Even before the attacks, the city had been “muddling along,” as Mr. Ross put it, but he could never forget gazing at the site, home to Robert Moses’s loathsome Coliseum, from his old office on the other side of the park, at 59th Street and Madison. The opportunity, with the park and subway, at the axis of Midtown and uptown, was undeniable. “The location was superb,” Mr. Ross said. “I looked at it as the best site in the city that had been undeveloped. I really thought it deserved a world-class project.”

From his revival of Union Square to his partnerships with Equinox and Danny Meyer, everything has been preparing Mr. Ross and the Related Companies for creating the 26-acre, $12 billion Hudson Yards, the city’s 21st-century Rockefeller Center. The best views, the best services, the best address. “Everyone sees the potential now,” Mr. Ross boasted at the Y.

Related’s rise has been entwined with the rebirth of New York from a bankrupt dystopia into a glittering place of wealth. The evolution has undeniably improved safety and heightened public investment, but it has also perpetuated a view, held by some New Yorkers, that the city is losing its character and diversity to a wave of glassy boxes.
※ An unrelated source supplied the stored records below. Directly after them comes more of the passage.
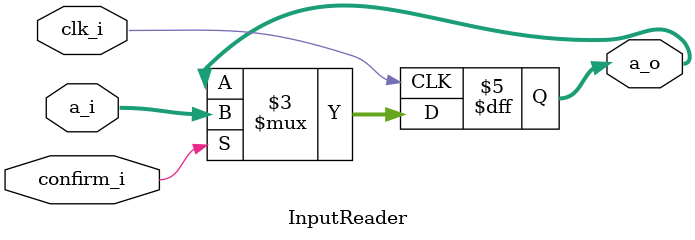
<source format=v>
`timescale 1ns / 1ps


module InputReader(//read number from switches
input clk_i,
input [7:0] a_i,
input confirm_i,
output reg [7:0] a_o
    );
    always @(posedge clk_i) begin
        if(confirm_i)begin
            a_o<=a_i;
        end else begin
            a_o<=a_o;
        end
    end
endmodule

</source>
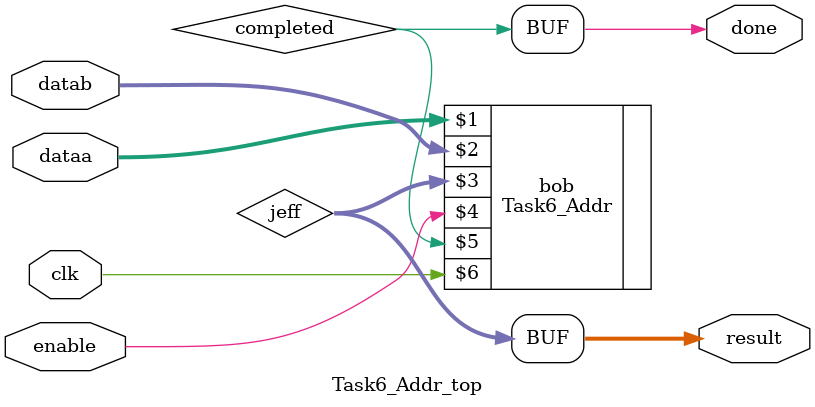
<source format=v>
module Task6_Addr_top (
	dataa,
	datab,
	result,
	enable,
	done,
	clk);
	
	input clk;
	input [31:0]dataa;
	input [31:0]datab;
	output [31:0]result;
	input enable;
	output done;
	
	wire [31:0]jeff;
	wire completed;
	
	Task6_Addr bob(dataa[31:0], datab[31:0], jeff[31:0], enable, completed, clk);
	
	assign result[31:0] = jeff[31:0];
	assign done = completed;
endmodule
	

</source>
While no single developer is responsible for this gentrification, Related’s trophy towers have strongly correlated with the luxury surge.

And no developer has navigated City Hall with such success. Mr. Ross became friends with Dan Doctoroff, the former deputy mayor for economic development in the Bloomberg administration, when the two were part of a group that bought the New York Islanders in 1997. Critics argued that their relationship gave Related an inside track on development bids, but others credited the company’s appetite for complexity and a willingness to take on daunting projects.

“He understands what’s needed on the city’s side,” said Steve Spinola, president of the Real Estate Board of New York, where Mr. Ross was chairman for two years. “He’s in it for the long haul.”

SUCCESS has enriched Mr. Ross, whose net worth is an estimated $3.1 billion, according to Forbes. He owns the Miami Dolphins and though a registered Democrat, became a champion of Mitt Romney in the recent presidential campaign, donating over $100,000.

And yet Related originated from disappointment. After graduating from law school and working as a tax attorney in his native Michigan in the 1960s, Mr. Ross arrived in New York to work at the now-defunct investment bank Bear Stearns. “I was working for a Wall Street firm, and I got fired for the wrong reasons,” he said at the 92nd Street Y. “The person I was working for didn’t really realize my capabilities.”

But as Mr. Ross noted in a 2009 graduation address at Michigan University’s School of Business, which bears his name after a $100 million donation, “Bear Stearns is gone. Steve Ross is still here.”

Mr. Ross wanted his business to be sustainable, without relying on boom and bust cycles, so he focused on affordable rental housing. His first projects were small apartment complexes financed by the U.S. Department of Housing and Urban Development (HUD) in Wasaka, R.I., and Middletown, N.Y. He then closed in on New York, building in Rockland and Westchester Counties and southern Connecticut.

Mr. Ross eventually entered Manhattan with an affordable housing project in 1976, and his big break came when he won a bid in 1980 for River Walk, a development site just north of Manhattan’s Stuyvesant Town.

Related won the rights to build some 1,800 apartments, a hotel and ample retail (a formula the company would replicate again and again), but the biggest prize was having the Related name run on the front page of The New York Times. This immediately led to more deals, in Battery Park City and on the Upper East Side. And thus his conquest of Manhattan began. “It was first survival and concentrating on a company, then it was a question of diversifying,” Mr. Ross said. “I knew I didn’t want to stay in affordable housing forever.”